■ Work order
Word for word, repeat the lines of the records from the first line up to and including the line that contains "El médico podría indicarle que tome ot", passing over any pictures.

(Saved data entries)
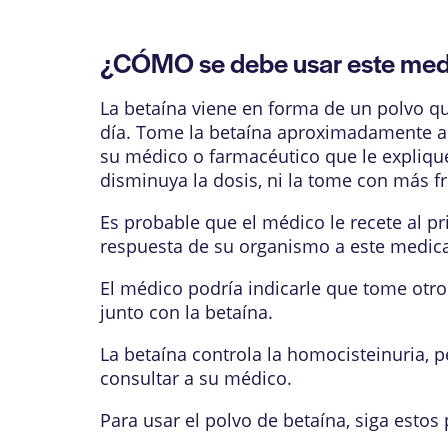
¿CÓMO se debe usar este me
La betaína viene en forma de un polvo qu
día. Tome la betaína aproximadamente a l
su médico o farmacéutico que le expliqu
disminuya la dosis, ni la tome con más f
Es probable que el médico le recete al p
respuesta de su organismo a este medic
El médico podría indicarle que tome ot
junto con la betaína.
La betaína controla la homocisteinuria, p
consultar a su médico.
Para usar el polvo de betaína, siga estos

■ Written answer
¿CÓMO se debe usar este me
La betaína viene en forma de un polvo qu
día. Tome la betaína aproximadamente a l
su médico o farmacéutico que le expliqu
disminuya la dosis, ni la tome con más f
Es probable que el médico le recete al p
respuesta de su organismo a este medic
El médico podría indicarle que tome ot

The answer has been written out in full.